RR Phantom
Location : Wasted Space Job/hobbies : Cayman Islands Actuary
| Subject: How the Russian Invasion of Ukraine Could Impact the U.S. Housing Market Fri Feb 25, 2022 4:27 pm | |
| Redfin Deputy Chief Economist Taylor Marr says the Russian invasion of Ukraine and the resulting economic uncertainty is likely to impact the U.S. housing market in several key ways.
On a large scale, Redfin’s housing-market outlook for slowing home-price growth and plateauing sales is unchanged despite economic volatility. That’s because opposing forces could simultaneously slow mortgage-rate increases and dampen demand.
Financial uncertainty has already slowed rising rates, which could prevent monthly payments from becoming less affordable for buyers.

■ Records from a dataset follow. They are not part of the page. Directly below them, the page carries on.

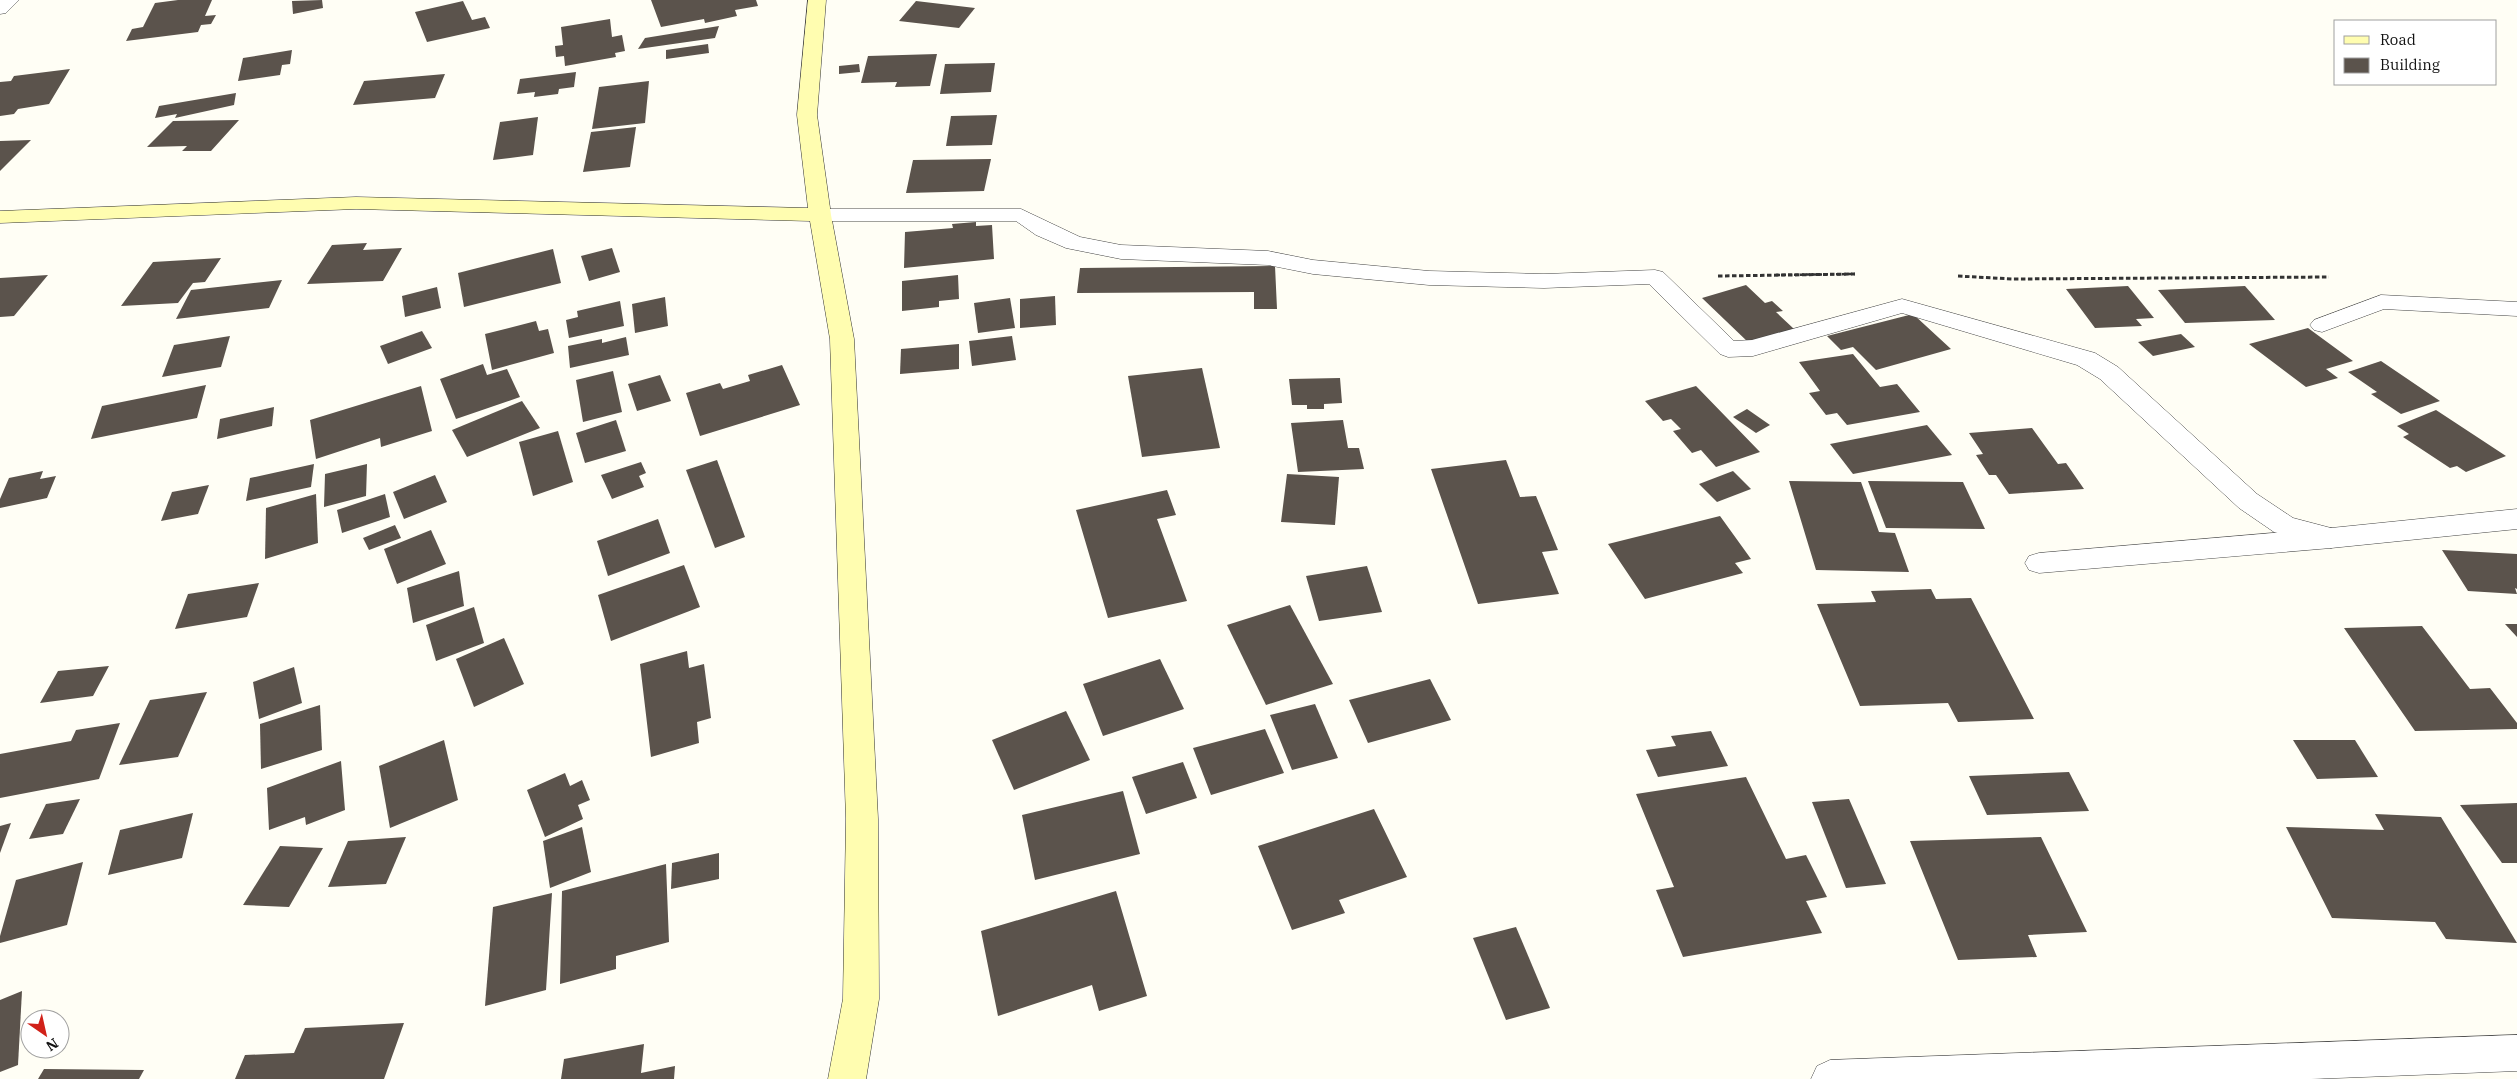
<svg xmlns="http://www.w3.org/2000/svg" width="2517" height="1079" font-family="'IBM Plex Serif',serif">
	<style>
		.building { fill: #5b534c }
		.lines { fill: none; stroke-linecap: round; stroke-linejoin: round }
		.lane-casing { stroke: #444; stroke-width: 1 }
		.street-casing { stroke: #444; stroke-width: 1 }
		.secondary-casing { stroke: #333; stroke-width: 1 }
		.path-far1 { stroke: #333; stroke-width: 2.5; stroke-dasharray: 4 2; stroke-linecap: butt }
		.path { stroke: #333; stroke-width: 3; stroke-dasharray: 4.5 2.5; stroke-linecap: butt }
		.lane { fill: #fff; fill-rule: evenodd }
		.street { fill: #fff; fill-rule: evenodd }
		.secondary { fill: #fffdb0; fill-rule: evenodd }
	</style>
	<rect width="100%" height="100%" fill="#fffef5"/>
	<!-- building -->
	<g class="building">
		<polygon points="178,0 212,0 205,16 216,15 211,24 201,25 198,32 126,41 132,29 143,27 155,3"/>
		<polygon points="322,0 323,8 293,14 292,1"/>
		<polygon points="651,0 756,0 758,6 735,10 737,16 705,23 704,19 661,27"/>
		<polygon points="463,1 472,20 485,17 490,28 427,42 415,12"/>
		<polygon points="916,1 975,8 959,28 899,21"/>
		<polygon points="610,19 612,37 622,35 625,51 615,53 616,57 565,66 564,56 556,57 555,46 563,45 561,27"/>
		<polygon points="719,26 715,38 638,49 645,38"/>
		<polygon points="708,44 709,53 666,59 666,50"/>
		<polygon points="292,50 290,64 282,65 280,75 238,81 243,58"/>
		<polygon points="937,54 930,86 895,87 897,82 861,83 868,56"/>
		<polygon points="995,63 991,92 940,94 945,64"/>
		<polygon points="859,64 860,72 839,74 839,66"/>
		<polygon points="70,69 49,104 18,109 14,114 0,116 0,82 11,81 14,76"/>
		<polygon points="576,72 574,87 559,89 558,94 534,97 535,92 517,94 520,79"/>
		<polygon points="445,74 435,98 353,105 364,81"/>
		<polygon points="649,81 645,123 592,129 599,87"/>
		<polygon points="236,93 234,105 175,118 177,114 155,118 159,106"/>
		<polygon points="997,115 992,145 946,146 951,116"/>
		<polygon points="538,117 533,155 493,160 500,122"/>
		<polygon points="239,120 211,151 182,151 187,146 147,147 173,121"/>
		<polygon points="636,127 630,167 583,172 591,132"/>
		<polygon points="31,140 0,171 0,141"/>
		<polygon points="991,159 984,191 906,193 913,160"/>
		<polygon points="976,222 976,226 992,225 994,259 904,268 905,232 953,228 952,224"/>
		<polygon points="367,243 363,250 402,248 383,281 307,284 332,245"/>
		<polygon points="612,248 620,272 589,281 581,256"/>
		<polygon points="553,249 561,283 464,307 458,273"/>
		<polygon points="221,258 205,282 193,283 178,303 121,306 153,262"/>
		<polygon points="1275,266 1277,309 1254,309 1254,292 1077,293 1080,268"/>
		<polygon points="48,275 14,316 0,317 0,278"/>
		<polygon points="958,275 959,299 939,301 939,307 902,311 902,281"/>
		<polygon points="282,280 269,308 176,319 191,290"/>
		<polygon points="1746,285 1765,303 1772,301 1783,311 1776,312 1794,329 1749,343 1702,298"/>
		<polygon points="2128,286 2154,318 2136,319 2142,326 2095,328 2066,289"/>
		<polygon points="2245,286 2275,320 2185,323 2158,290"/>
		<polygon points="437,287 441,308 405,317 402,296"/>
		<polygon points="1055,296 1056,325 1020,328 1020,299"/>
		<polygon points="665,297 668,326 635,333 632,304"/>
		<polygon points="1010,298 1015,328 978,333 974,303"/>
		<polygon points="620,301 624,326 569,338 566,320 578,317 577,311"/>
		<polygon points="1913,314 1951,349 1876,370 1853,347 1841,350 1827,336"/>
		<polygon points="536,321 539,331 548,329 554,353 492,370 485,334"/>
		<polygon points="2308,328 2353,361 2326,369 2338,378 2306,387 2249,344"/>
		<polygon points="422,331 432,348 388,364 380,346"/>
		<polygon points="2181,334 2195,347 2153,356 2138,342"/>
		<polygon points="230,336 221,367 162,377 174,345"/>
		<polygon points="1012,336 1016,360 972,366 969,341"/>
		<polygon points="626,337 629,355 570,368 568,346 602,339 602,343"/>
		<polygon points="959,344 959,369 900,374 901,349"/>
		<polygon points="1853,354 1880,387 1897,384 1920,412 1847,425 1837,413 1826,415 1809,393 1820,391 1799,362"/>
		<polygon points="2381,361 2440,401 2401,414 2371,394 2377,392 2348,372"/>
		<polygon points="483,364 487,375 507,369 520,397 456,419 440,379"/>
		<polygon points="782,365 800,405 700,436 686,393 720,383 723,389 750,381 748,375"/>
		<polygon points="1202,368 1220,448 1142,457 1128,376"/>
		<polygon points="613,371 622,412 583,422 576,380"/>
		<polygon points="660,375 671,401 637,411 628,384"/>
		<polygon points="1340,378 1342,403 1324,404 1324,409 1307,409 1307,405 1292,405 1289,379"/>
		<polygon points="206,385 197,418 91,439 102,406"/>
		<polygon points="421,386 432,431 381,447 380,438 316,459 310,420"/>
		<polygon points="1696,386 1760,452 1716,467 1701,450 1692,453 1673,431 1681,429 1671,419 1663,421 1645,401"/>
		<polygon points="522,401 540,428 467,457 452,430"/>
		<polygon points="274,407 272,426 217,439 220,419"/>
		<polygon points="1747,409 1770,425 1756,433 1733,417"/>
		<polygon points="2436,410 2506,456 2466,472 2457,466 2450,468 2403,437 2409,434 2397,426"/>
		<polygon points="616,420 626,451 585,463 576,433"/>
		<polygon points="1343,420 1348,448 1359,448 1364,469 1298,472 1291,423"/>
		<polygon points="1927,425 1952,455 1853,474 1830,444"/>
		<polygon points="2032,428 2058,464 2066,463 2084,489 2009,494 1996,475 1989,475 1976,455 1983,454 1969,433"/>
		<polygon points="558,431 573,482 533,496 519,442"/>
		<polygon points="717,460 745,537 715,548 686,470"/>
		<polygon points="1506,460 1520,497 1536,496 1558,550 1542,552 1559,594 1478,604 1431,469"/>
		<polygon points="641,462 646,473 639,476 644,487 612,499 601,475"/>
		<polygon points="314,464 311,487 246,501 250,478"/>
		<polygon points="367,464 366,496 324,507 325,474"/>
		<polygon points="43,471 40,479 56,476 47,498 0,508 0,499 9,478"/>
		<polygon points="1733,471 1751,489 1717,502 1699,484"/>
		<polygon points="1287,474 1339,477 1335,525 1281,522"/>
		<polygon points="435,475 447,502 404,519 393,492"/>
		<polygon points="1789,481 1861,482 1879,532 1895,533 1909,572 1816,570"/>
		<polygon points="1868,481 1963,482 1985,529 1886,528"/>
		<polygon points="209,485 198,514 161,521 172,492"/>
		<polygon points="1167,490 1176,515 1157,519 1187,601 1108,618 1076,510"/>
		<polygon points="316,494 318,543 265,559 266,508"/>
		<polygon points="385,494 390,517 342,533 337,510"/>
		<polygon points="1720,516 1751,559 1735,563 1743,573 1645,599 1608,544"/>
		<polygon points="658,519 670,553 608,576 597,541"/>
		<polygon points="395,525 401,538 369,550 363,538"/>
		<polygon points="431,530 446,564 397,584 384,549"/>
		<polygon points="2442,550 2517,554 2517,589 2515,588 2517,594 2468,591"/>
		<polygon points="684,565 700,607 611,641 598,595"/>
		<polygon points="1367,566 1382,612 1319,621 1306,576"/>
		<polygon points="459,571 464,606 413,623 407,588"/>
		<polygon points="259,583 247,617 175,629 188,594"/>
		<polygon points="1931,589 1936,599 1971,598 2034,719 1958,722 1948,703 1860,706 1817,604 1876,602 1871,591"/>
		<polygon points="1290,605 1333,684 1266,705 1227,625"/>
		<polygon points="474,607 484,643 436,661 426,625"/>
		<polygon points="2505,624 2517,624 2517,637"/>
		<polygon points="2422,626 2470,689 2490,688 2517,723 2517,729 2415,731 2344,628"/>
		<polygon points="504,638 524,684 474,707 456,659"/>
		<polygon points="687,651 689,668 704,664 711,718 697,722 699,743 651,757 640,664"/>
		<polygon points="1160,659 1184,709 1103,736 1083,684"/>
		<polygon points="109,666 93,696 40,703 58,671"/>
		<polygon points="294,667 302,703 259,719 253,682"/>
		<polygon points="1430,679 1451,720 1368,743 1349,700"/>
		<polygon points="207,692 178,757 119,765 150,700"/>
		<polygon points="1315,704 1338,758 1292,770 1270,715"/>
		<polygon points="320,705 322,750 261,769 260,724"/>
		<polygon points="1066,711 1090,760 1014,790 992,740"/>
		<polygon points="120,723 99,779 0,798 0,754 71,741 76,730"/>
		<polygon points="1265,729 1284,773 1211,795 1193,748"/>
		<polygon points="1711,731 1728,766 1658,777 1646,750 1676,746 1671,736"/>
		<polygon points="444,740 458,800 390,828 379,766"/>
		<polygon points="2293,740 2355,740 2378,777 2317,779"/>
		<polygon points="341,761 345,810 306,825 305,817 269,830 267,788"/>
		<polygon points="1183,762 1197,798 1146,814 1132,777"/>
		<polygon points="2069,772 2089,811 1987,815 1969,776"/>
		<polygon points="565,773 570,786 582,780 590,800 578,805 583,819 545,837 527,790"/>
		<polygon points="1746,777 1786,859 1806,855 1827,897 1806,901 1822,933 1683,957 1656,890 1674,887 1636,794"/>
		<polygon points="1123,791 1140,854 1035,880 1022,815"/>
		<polygon points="80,799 63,834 29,839 46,804"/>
		<polygon points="1849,799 1886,884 1846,888 1812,802"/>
		<polygon points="2517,803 2517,863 2502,863 2460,805"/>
		<polygon points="1374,809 1407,877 1339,900 1345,913 1292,930 1258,846"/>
		<polygon points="193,813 182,858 108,875 120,830"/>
		<polygon points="2375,814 2441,817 2517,943 2446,939 2435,922 2332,918 2286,827 2384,830"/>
		<polygon points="11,823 0,853 0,826"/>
		<polygon points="582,827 591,872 550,888 543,841"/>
		<polygon points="406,837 386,884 328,887 348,841"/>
		<polygon points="2041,837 2087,932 2028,935 2037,957 1958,960 1910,841"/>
		<polygon points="280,846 323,848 289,907 243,905"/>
		<polygon points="719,853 719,879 671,889 672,863"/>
		<polygon points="83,862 67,925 0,943 0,936 16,880"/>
		<polygon points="666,864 669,942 616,956 616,969 560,984 562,891"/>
		<polygon points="1116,891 1147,996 1099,1011 1092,985 998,1016 981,931"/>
		<polygon points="552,893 546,990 485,1006 493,907"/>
		<polygon points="1516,927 1550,1008 1506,1020 1473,938"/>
		<polygon points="22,991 18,1065 0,1072 0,1000"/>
		<polygon points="404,1023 384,1079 235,1079 245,1055 294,1053 305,1028"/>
		<polygon points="644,1044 641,1073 675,1066 674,1079 561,1079 564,1059"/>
		<polygon points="44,1069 144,1070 139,1079 38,1079"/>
	</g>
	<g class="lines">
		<!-- lane casing -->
		<g class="lane-casing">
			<polygon id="lane" points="2331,528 2341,531 2345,538 2341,545 2331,548 2039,573 2029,570 2025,563 2029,556 2039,553"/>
		</g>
		<!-- street casing -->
		<g class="street-casing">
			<g id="street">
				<polygon points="0,0 19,0 6,13 0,14"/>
				<polygon points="820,209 1021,209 1080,237 1121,245 1268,251 1313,260 1429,271 1544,274 1655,270 1663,272 1734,341 1752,340 1902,299 2095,353 2118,367 2257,494 2293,518 2331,528 2517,509 2517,529 2331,548 2274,532 2239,508 2100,379 2077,365 1902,313 1753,356 1728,357 1720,354 1649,284 1544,288 1429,285 1313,274 1268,265 1121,259 1066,248 1036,235 1016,221 820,221 812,220 809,215 812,210"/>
				<polygon points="2381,295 2517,302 2517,316 2384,309 2322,332 2314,330 2310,325 2314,320"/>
				<polygon points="2517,1035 2517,1071 2311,1079 1811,1079 1817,1066 1830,1060"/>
			</g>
		</g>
		<!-- secondary casing -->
		<g class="secondary-casing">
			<polygon id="secondary" points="808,0 826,0 817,115 831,215 854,339 878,819 879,999 866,1079 828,1079 843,999 846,819 830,339 810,221 356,209 0,223 0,211 356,197 808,208 797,115"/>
		</g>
		<!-- path-far1 -->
		<polyline class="path-far1" points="1776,275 1855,274"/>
		<!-- path -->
		<g class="path">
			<polyline points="1718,276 1855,274"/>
			<polyline points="1958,276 2013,279 2329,277"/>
		</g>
		<!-- lane -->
		<use href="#lane" class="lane"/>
		<!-- street -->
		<use href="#street" class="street"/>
		<!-- secondary -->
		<use href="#secondary" class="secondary"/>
	</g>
	<!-- legend -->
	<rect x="2334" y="20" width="162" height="65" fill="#ffffff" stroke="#a0a0a0"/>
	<rect x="2344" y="36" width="25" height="8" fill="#fffdb0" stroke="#a0a0a0"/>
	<text x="2380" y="45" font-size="15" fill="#111111">Road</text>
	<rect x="2344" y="58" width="25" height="15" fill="#5b534c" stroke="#a0a0a0"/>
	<text x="2380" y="70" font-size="15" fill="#111111">Building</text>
	<!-- north arrow -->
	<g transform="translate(45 1034) rotate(146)"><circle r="24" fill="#ffffff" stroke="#a0a0a0"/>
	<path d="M0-4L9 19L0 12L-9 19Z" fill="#d12119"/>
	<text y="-8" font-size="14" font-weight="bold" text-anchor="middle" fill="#111111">N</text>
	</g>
</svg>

But plummeting stock markets could make it harder for homebuyers to pull together the cash for a down payment, and could erode consumer confidence.
Rising gas prices could also dampen homebuyer demand. The conflict could also decrease Russian demand for U.S. homes.
Waking up to the news of the Russian invasion of Ukraine was devastating, and we were saddened to see videos of missile strikes and photos of battles igniting across the country. We want to take a moment to address how the conflict on the other side of the world could impact the U.S. housing market.
The escalating conflict in Europe will make the global economy weaker, resulting in opposing pressure on mortgage rates: The Federal Reserve fighting inflation is pushing rates up, while the conflict is pulling them down. Even with uncertainty and economic volatility, our most recent housing-market outlook–which predicts slowing sales volume and price growth, as well as small mortgage-rate increases throughout the year–is unchanged.
The swift rise in mortgage rates is slowing
Financial uncertainty is slowing the rise in mortgage rates, with the average 30-year fixed mortgage rate sitting at 3.89% in the week ending February 24. That’s down slightly from the 3.92% peak the week before, but up from roughly 3.1% at the beginning of the year.
Pumping the brakes on rising mortgage rates could help homebuyers by making monthly payments slightly smaller than they otherwise would have been.
Economic uncertainty may reduce homebuyers’ ability to make down payments
Global markets don’t like conflict and investors don’t like uncertainty, which means the financial markets are volatile and weakened.
That impacts the housing market because many homebuyers rely on selling stock or tapping into their 401(k) for a down payment, which is especially true as rising home prices increase the amount of cash necessary for a down payment. This will have a particularly big impact in expensive tech hubs like the Bay Area, Seattle and Austin.
Volatility in the financial markets may also erode consumer confidence around the U.S., which already fell earlier this month.